#### Excerpt to read

|Fintech startups urged to think for long term, Photo: Le Toan |
In the first three quarters of 2022, fintech investment in Vietnam accounted for only 5 per cent of the total of this type of funding in Southeast Asia, but the new year is expected to bring many more opportunities.
Despite the incomplete legal framework for this sector, fintech was still a hot keyword in 2022 in Vietnam’s startup community. According to data from Do Ventures and Cento Ventures, financial services still attracted $162 million, up 2.6 times from the previous year’s $61 million.
In early 2022, MoMo officially reached unicorn status with a valuation of over $2 billion, after announcing the completion of the fifth round of funding. Prior to that, the two other startups in the Vietnamese unicorn club were VNG and VNPay. Both are multi-field businesses, which includes fintech.
“Seeing the potential of the market, investors are willing to spend large amounts of money to build a set of existing customers, so that in the future they can provide full banking services,” said Do Danh Thanh, deputy general director of digital transformation and IT strategy at Deloitte Vietnam.
A report on venture capital (VC) activity and trends for 2023 by Golden Gate Ventures also forecasts that capital flows will focus more on the health and financial sectors in the next decade, despite the slowdown of VC in 2022. Particularly, Southeast Asia will see many emerging unicorns in the fintech field.

########
#### Excerpted records

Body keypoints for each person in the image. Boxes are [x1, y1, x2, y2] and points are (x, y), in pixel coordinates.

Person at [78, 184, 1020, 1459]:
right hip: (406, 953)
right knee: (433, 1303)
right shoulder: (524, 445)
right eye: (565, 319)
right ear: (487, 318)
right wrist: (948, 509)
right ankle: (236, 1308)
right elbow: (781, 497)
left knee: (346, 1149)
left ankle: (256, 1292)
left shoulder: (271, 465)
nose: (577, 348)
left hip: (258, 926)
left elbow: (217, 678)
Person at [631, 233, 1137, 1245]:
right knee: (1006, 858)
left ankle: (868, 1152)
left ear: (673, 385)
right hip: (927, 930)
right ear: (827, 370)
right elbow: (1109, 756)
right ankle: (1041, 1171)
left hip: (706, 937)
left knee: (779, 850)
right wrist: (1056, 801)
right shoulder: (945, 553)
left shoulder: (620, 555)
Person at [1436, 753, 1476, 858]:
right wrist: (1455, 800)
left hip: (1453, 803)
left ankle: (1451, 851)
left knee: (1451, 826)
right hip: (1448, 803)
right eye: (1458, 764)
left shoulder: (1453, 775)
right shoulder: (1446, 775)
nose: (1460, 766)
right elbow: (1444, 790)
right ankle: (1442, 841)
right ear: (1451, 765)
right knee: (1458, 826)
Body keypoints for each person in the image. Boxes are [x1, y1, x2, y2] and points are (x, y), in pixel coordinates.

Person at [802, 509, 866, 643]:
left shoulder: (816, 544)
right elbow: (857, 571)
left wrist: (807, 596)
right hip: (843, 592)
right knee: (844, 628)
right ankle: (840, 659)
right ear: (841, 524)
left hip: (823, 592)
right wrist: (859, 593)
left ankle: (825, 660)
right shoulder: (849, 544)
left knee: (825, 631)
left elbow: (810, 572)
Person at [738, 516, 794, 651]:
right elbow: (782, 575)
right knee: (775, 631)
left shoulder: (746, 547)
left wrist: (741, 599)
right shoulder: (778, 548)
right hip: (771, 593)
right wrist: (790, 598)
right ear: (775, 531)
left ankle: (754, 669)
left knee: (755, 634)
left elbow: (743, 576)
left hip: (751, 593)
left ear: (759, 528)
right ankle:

########

### Your goal
Continue the article on fintech investment in Vietnam from the point where it stops.

### Task result
Among other countries in the region, Vietnam saw a relegation in the funding race of 2022, with investment accounting for only 5 per cent of the total in the first nine months, according to a fresh report titled Fintech in ASEAN 2022 by UOB, PwC Singapore, and the Singapore Fintech Association.
Specifically, Singapore and Indonesia continue to be the most successful Southeast Asian countries in fundraising, taking up 76 per cent. Meanwhile, Vietnam and the Philippines recorded a sharp decrease in the proportion of investment compared to 2021.
However, embedded finance, the seamless integration of financial services adopted by non-financial companies and one of the biggest fintech trends in the next decade, is especially evident in Vietnam, Thailand, and Indonesia.
In Vietnam, 83 per cent of respondents said they have used embedded financial applications, while the average usage of these apps in the region is 70 per cent. On average, almost three out of four users in the region of apps with embedded financial services use them at least once a week, with the highest in Vietnam at 85 per cent.
“This underscores how such apps have the potential to increase user engagement through enhanced utility,” the report assessed. “Embedded financial services in Vietnam are used most in the field of small-scale investment (28 per cent), followed by integrated insurance in travel and transportation services (23 per cent).”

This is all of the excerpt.